BRUSSELS, 9 NOVEMBER 2011 – After 23 hours of intense (and for some teams – all-night) coding, it was time for our 54 coders of 17 nationalities to hear from the jury who had won the first prize for each of the two challenges they had taken on only one day before.

But first, they heard presentation by MEPs Petru Luhan (EPP – Romania) and Christian Engström (Pirate Party – Sweden) giving their views on the need for an open Internet in Europe, followed by a panel bringing together Peter Hustinx (European Data Protection Supervisor), the young but very convincing Amira Yahyaoui (Tunisian blogger and human right activist), and technical presentations from representatives from Measurement Lab, the Google Transparency Report, Herdict (a Harvard project) and TOR (the network offering anonymous surfing notably in challenging countries such as Syria).

Finally, a speech by Vice-President Kroes expressed all her admiration for the hackers and her support to this Hack4Transparency event.

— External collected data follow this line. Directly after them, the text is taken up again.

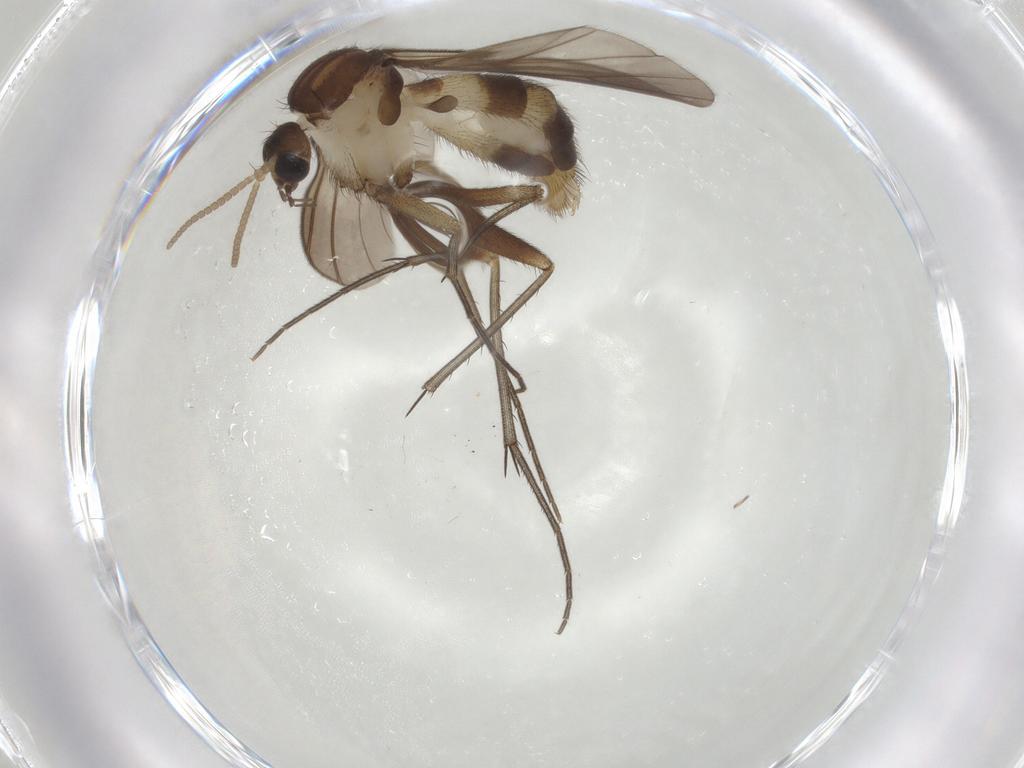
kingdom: Animalia
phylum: Arthropoda
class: Insecta
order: Diptera
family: Chironomidae
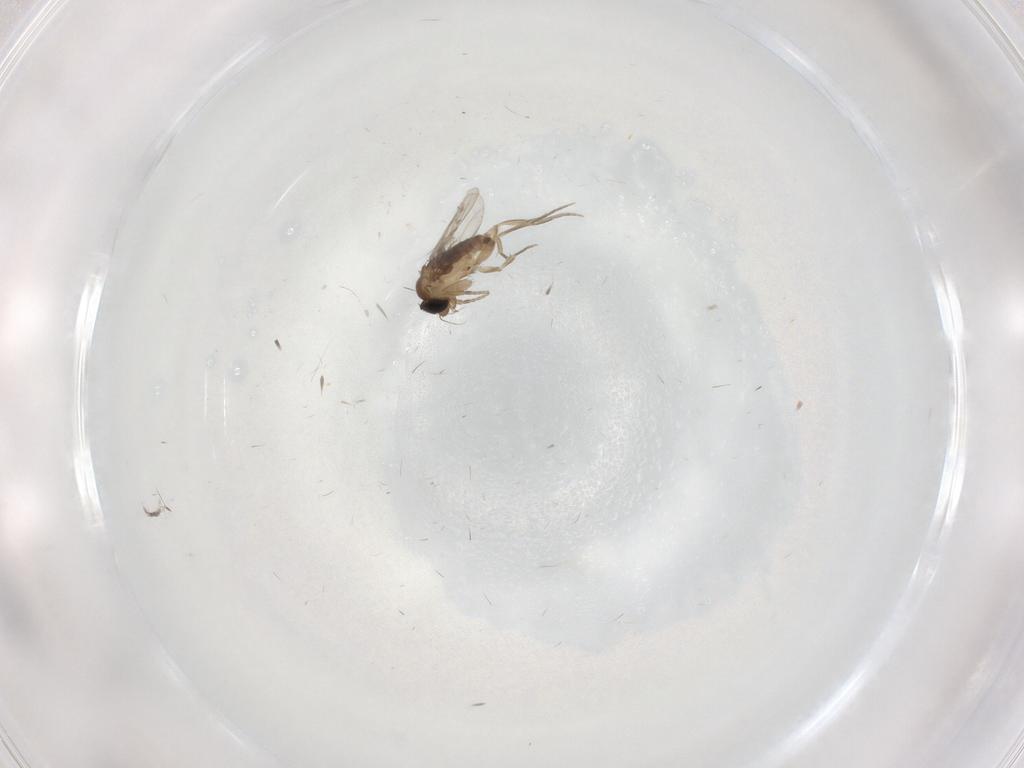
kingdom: Animalia
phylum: Arthropoda
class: Insecta
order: Diptera
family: Phoridae
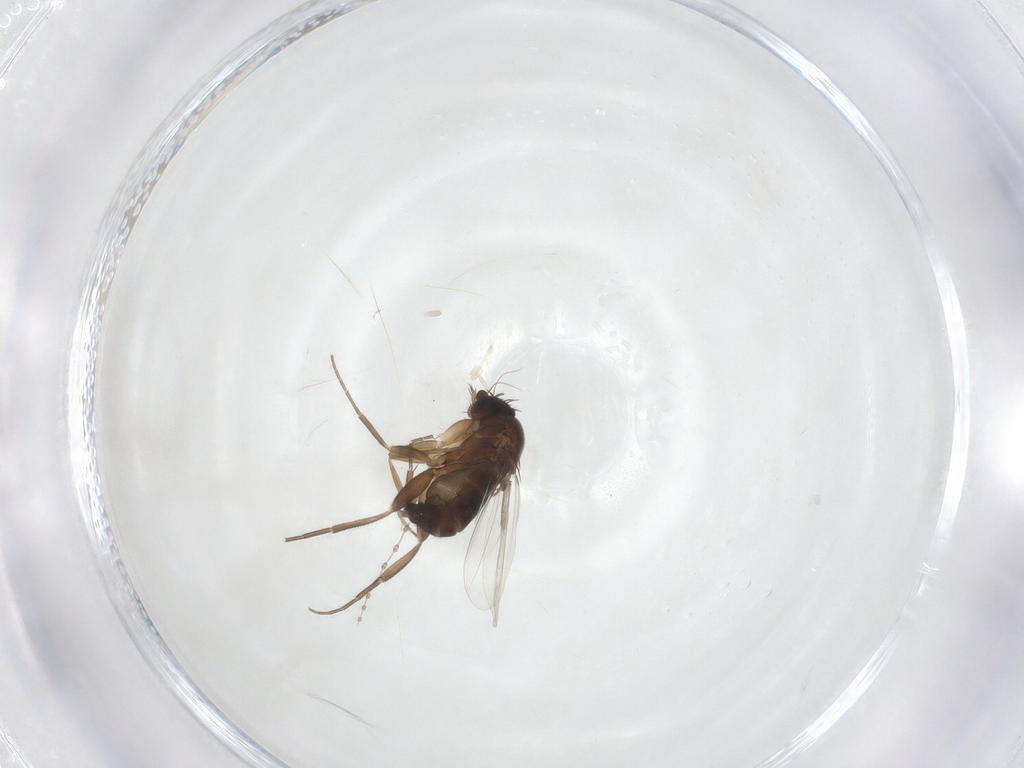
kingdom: Animalia
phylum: Arthropoda
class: Insecta
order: Diptera
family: Phoridae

And then came the time to announce the winners at 19:30 pm of the very first hackathon ever organised inside a legislative body:

  • For the Internet Quality Track, that focused on allowing users to better understand the quality of Internet they are getting from their fixed or mobile operator, the winners are:
    1. First Prize: Team Ferioli (Federica Cau, Pasquale De Luna and Nicola Ferioli) – Italy
    2. Second Prize: Team Maggi (Federico Maggi, Roman Kochanek, Francesco Roveta, Alessandro Frossi, Alberto Volpatto) – Italy
    3. Third Prize: Team Artimon (Alexandru Artimon, Ionut Dobre, Florin Barhala, Walter Schneider) – Romania
  • For the Global Transparency Track, that focused on better visualising teh accessibility of information on the Internet, the winners are:
    1. First Prize: UN-Team (Sven Clement, Hauke Gierow, Stefan Wehrmeyer) – Luxembourg And Germany: with their game: ‘Beat the Censor
    2. Second Prize: Niels Rasmussen – Denmark
    3. Third Prize: Team Indigeni Digitali (Giuliano Iacobelli, Alessandro Manfredi, Claudio Squarcella, David Funaro, Matteo Collina) – Italy

Facts & Figures about the EUhackathon:

  • Called a hack-a-thon because it brings together ‘hackers’ (as in coders) working 24 hours straight.
  • First ever marathon of coders organised partially in a Parliament, with the idea of the ‘old’/legislators meeting the ‘new’/coders
  • Theme is transparency on the Internet, which is very much in line with the fact that the EP is on the verge of voting a Resolution on Net neutrality in plenary in November.
  • 24-hours continuous coding by 52 participants working on two challenges: 8 as individuals and 44 others bundled in 13 teams
  • 17 nationalities represented
  • 5000,00 Eur prize for winner of each track
  • Interventions by EPP, ALDE, Greens/EFA, and S&D MEPs as well as VP Kroes (video message), and by the EPDS Peter Hustinx.
  • Support from civil society: 18 NGOs across Europe + USA
  • Coders will be assisted by researchers and engineers from M-Lab, SamKnows, Herdict, TOR, Google, Skype, and Telecomix.